I Healed a Pug in Battle for Gilneas and Immediately Needed Another Vacation

I returned from Quel’Danas feeling almost holy again. The Sunwell’s glow still lingered on my skin, my thoughts quieter than they’d been in ages, my spirit actually centered for once. Golden light, gentle waves, and not a single idiot dying to random AoE. I felt reborn. Ready.

So of course I queued straight into an unrated Battle for Gilneas.

What followed was ten minutes of the purest psychological warfare I’ve endured in weeks. And none of it came from the Alliance.

My own team managed to turn a perfectly good match into absolute chaos. We’d cluster together like we had some brilliant coordinated plan, then immediately scatter in three different directions and plant ourselves firmly in the dead zone between the Waterworks and the Lighthouse, as if it were a scenic overlook instead of a slaughter field. I was spamming heals like a woman possessed, watching their health bars melt away for reasons that had nothing to do with enemy damage. They were dying purely from confusion and spectacularly bad life choices.

■ Recorded information ■
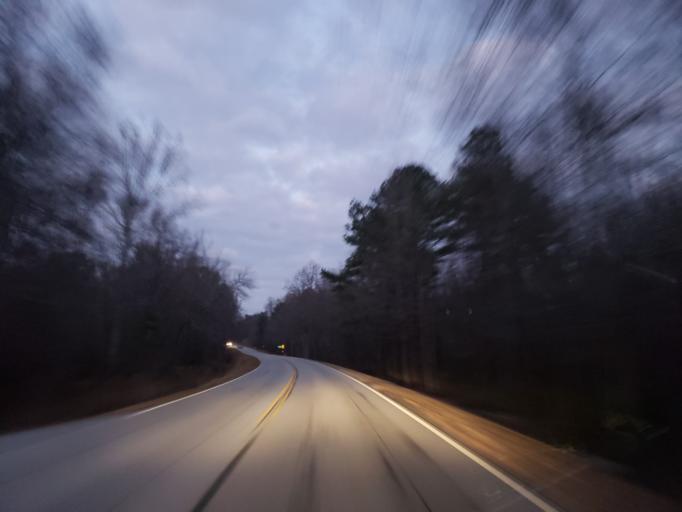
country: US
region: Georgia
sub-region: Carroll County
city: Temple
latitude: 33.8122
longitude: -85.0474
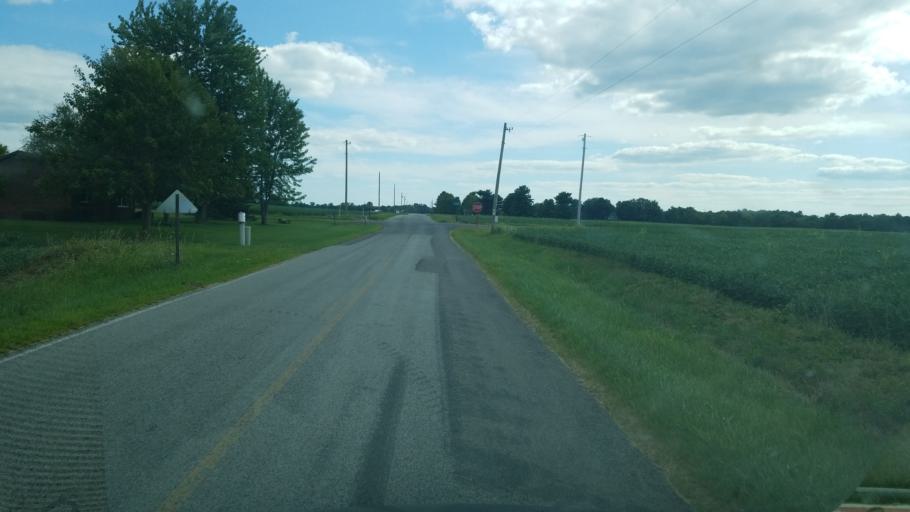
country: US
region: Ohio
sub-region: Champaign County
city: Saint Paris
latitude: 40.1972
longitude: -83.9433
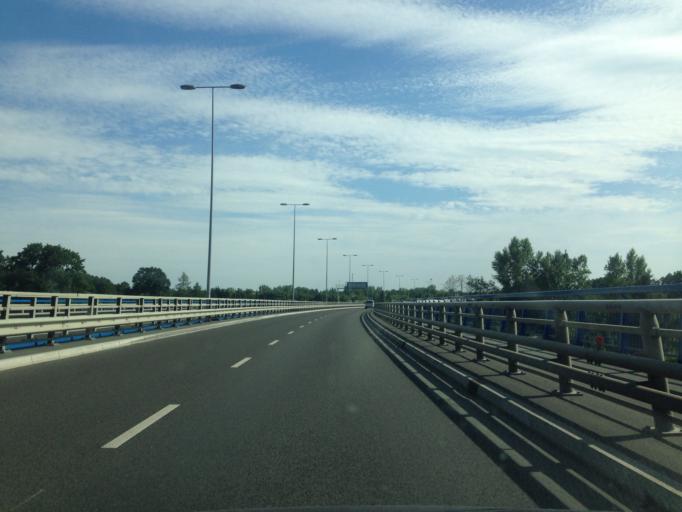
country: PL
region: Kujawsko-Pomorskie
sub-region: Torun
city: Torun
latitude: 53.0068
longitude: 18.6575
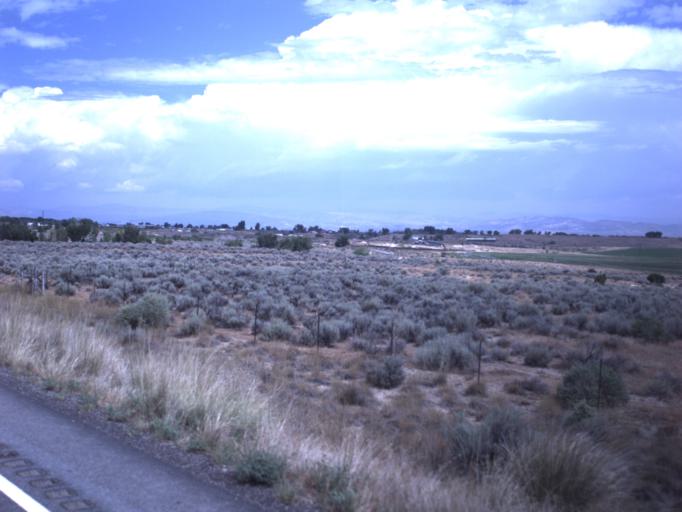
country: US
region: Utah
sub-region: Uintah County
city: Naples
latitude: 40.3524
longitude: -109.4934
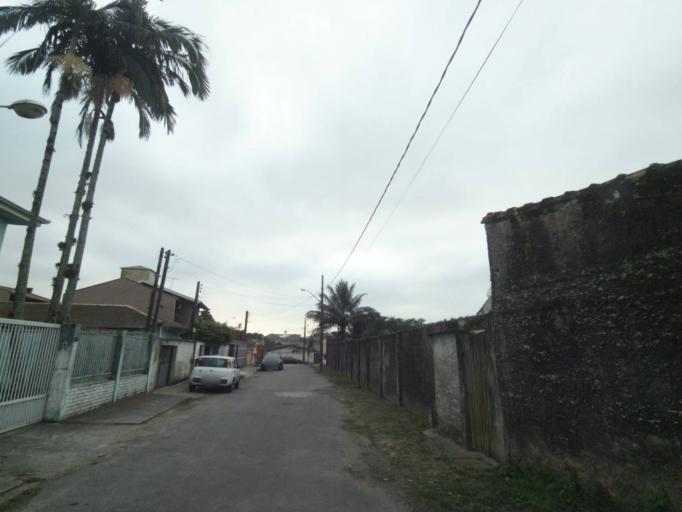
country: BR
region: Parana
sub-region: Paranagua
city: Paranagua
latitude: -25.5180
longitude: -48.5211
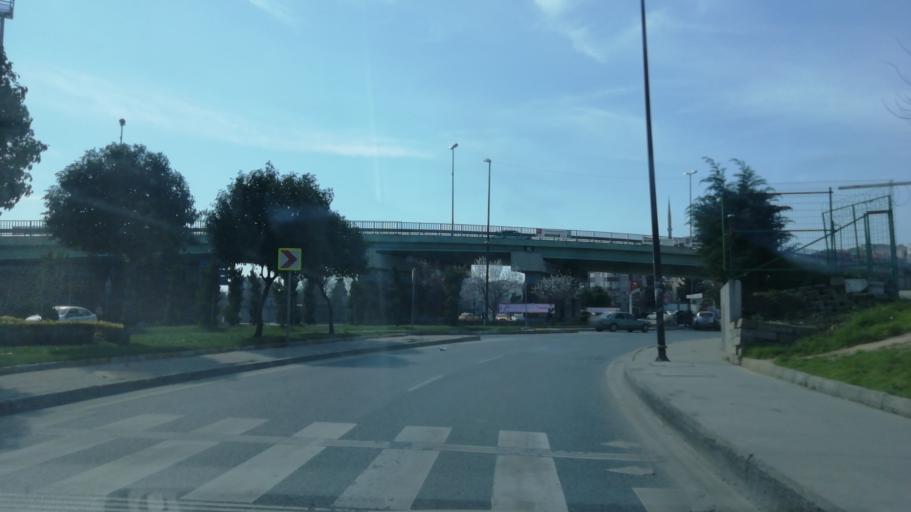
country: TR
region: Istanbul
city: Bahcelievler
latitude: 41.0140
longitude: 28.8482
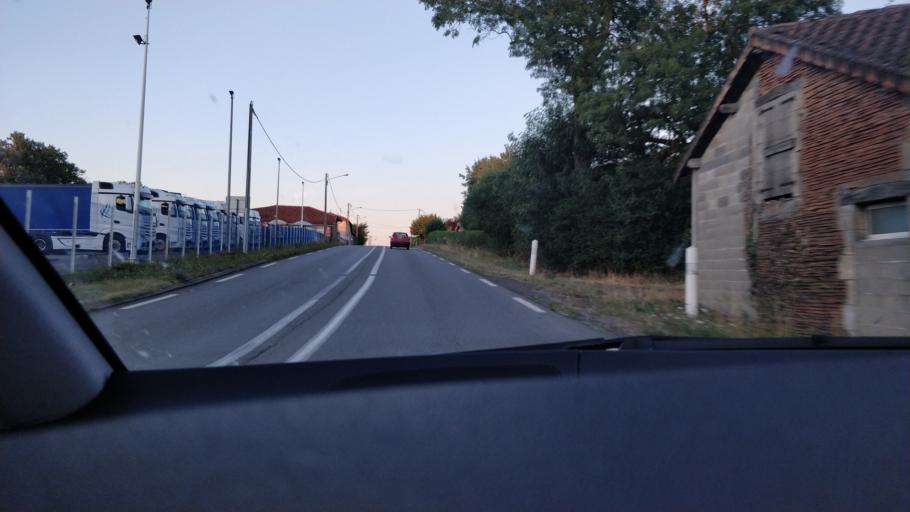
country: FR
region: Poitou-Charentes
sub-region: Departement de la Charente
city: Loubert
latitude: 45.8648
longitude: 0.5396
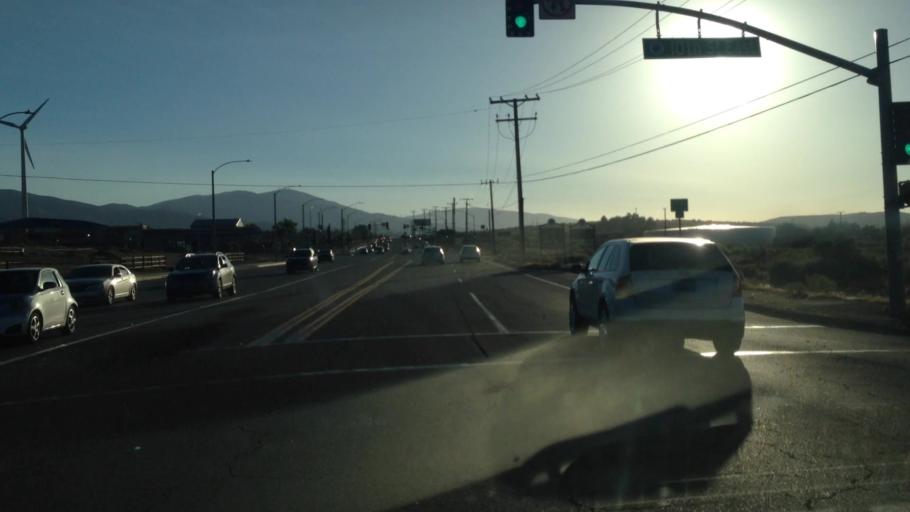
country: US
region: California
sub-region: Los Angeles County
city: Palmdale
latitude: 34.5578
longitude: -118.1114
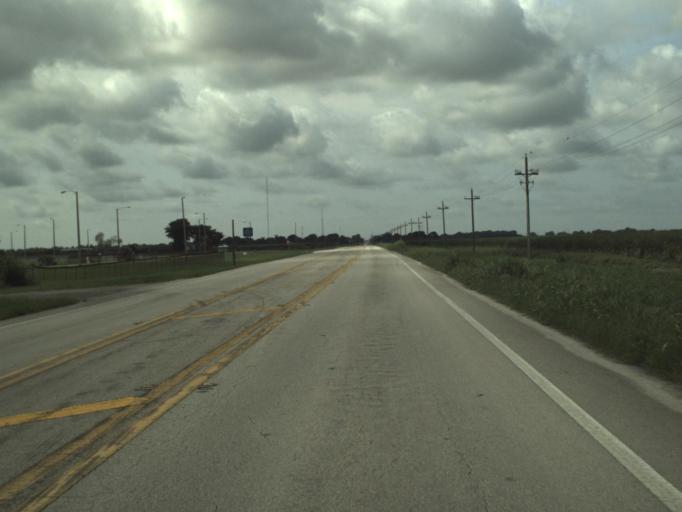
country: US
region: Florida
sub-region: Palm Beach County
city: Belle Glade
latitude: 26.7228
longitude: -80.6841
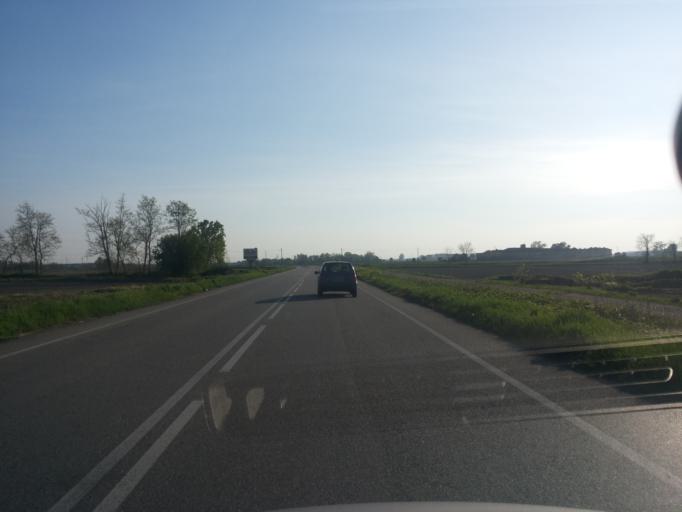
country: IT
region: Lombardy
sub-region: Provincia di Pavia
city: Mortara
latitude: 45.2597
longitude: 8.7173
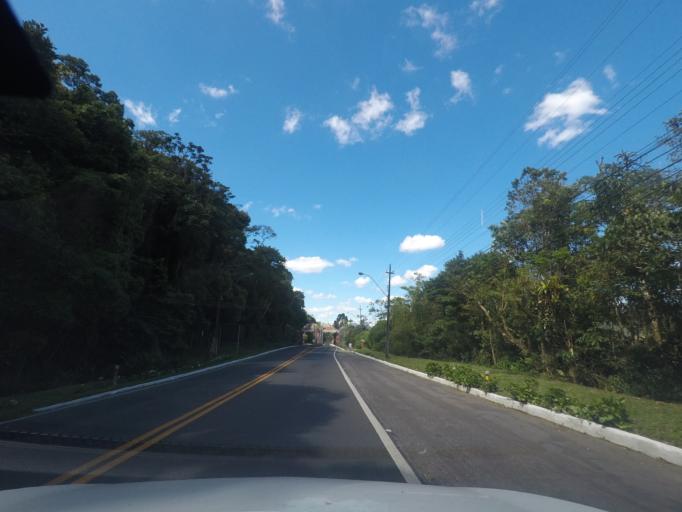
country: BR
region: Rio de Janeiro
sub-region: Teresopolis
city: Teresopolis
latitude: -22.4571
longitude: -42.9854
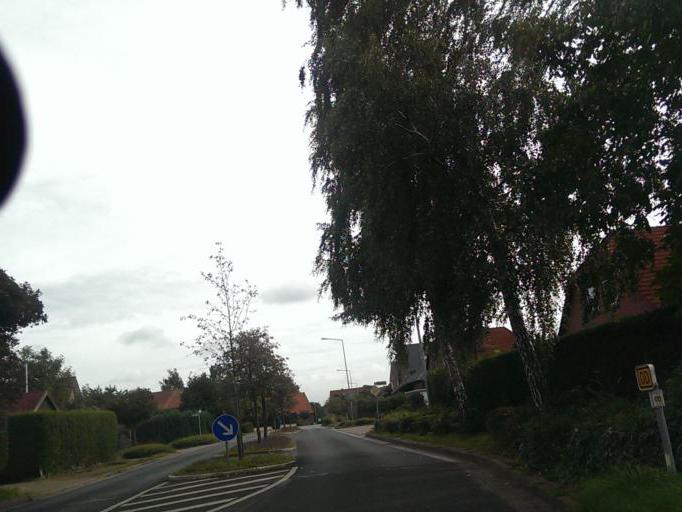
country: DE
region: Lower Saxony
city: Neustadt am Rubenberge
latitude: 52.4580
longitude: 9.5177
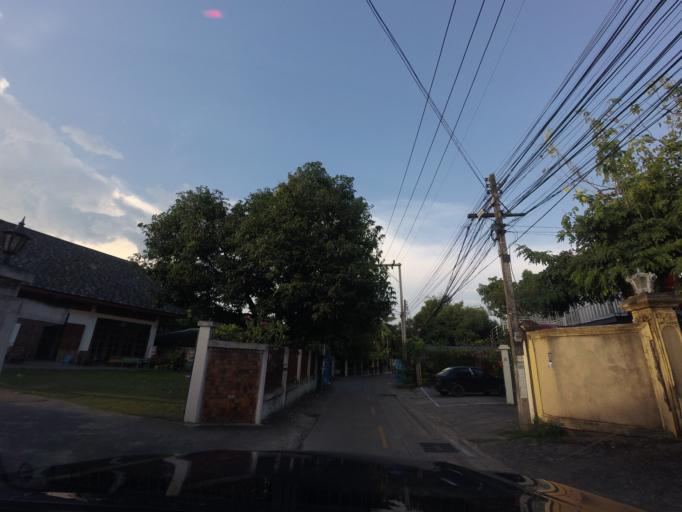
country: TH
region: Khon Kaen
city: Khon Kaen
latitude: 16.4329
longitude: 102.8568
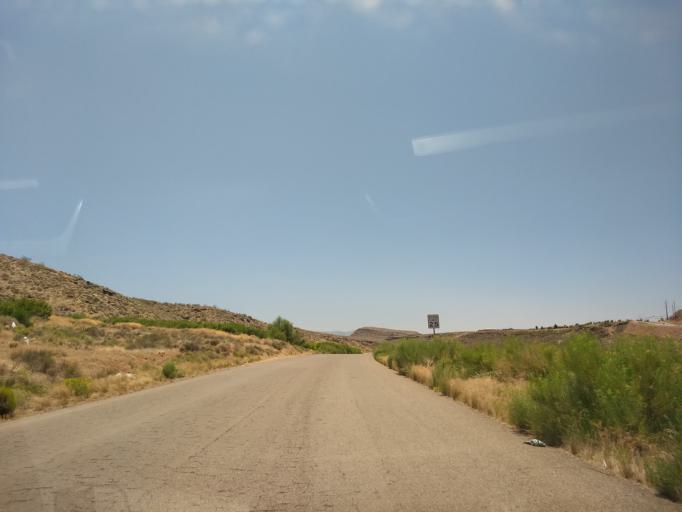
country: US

■ Required work ■
Write the next part of the Battle for Gilneas healing story, starting right after its last sentence.

■ Response for this exercise ■
At one point I actually shouted across the field, “Are you guys bots? I genuinely don’t understand what is happening right now.”

Silence. Naturally.

Now I’m back home, the Sunwell’s peace already feeling like a distant memory, wondering why I keep doing this to myself. Why do I queue with even a flicker of hope that “this time it’ll be different”? What am I chasing in these random pugs? Competent teammates? A miracle carry? The fleeting sweetness of an actual win?

At this rate I’m going to need a permanent reserved spot on Quel’Danas just to survive my own battleground habit.

~Sahsha
(Weary Discipline Priest Freshly Returned from the Sunwell, Professional Healer of Hopeless Causes, and Already Craving Another Retreat)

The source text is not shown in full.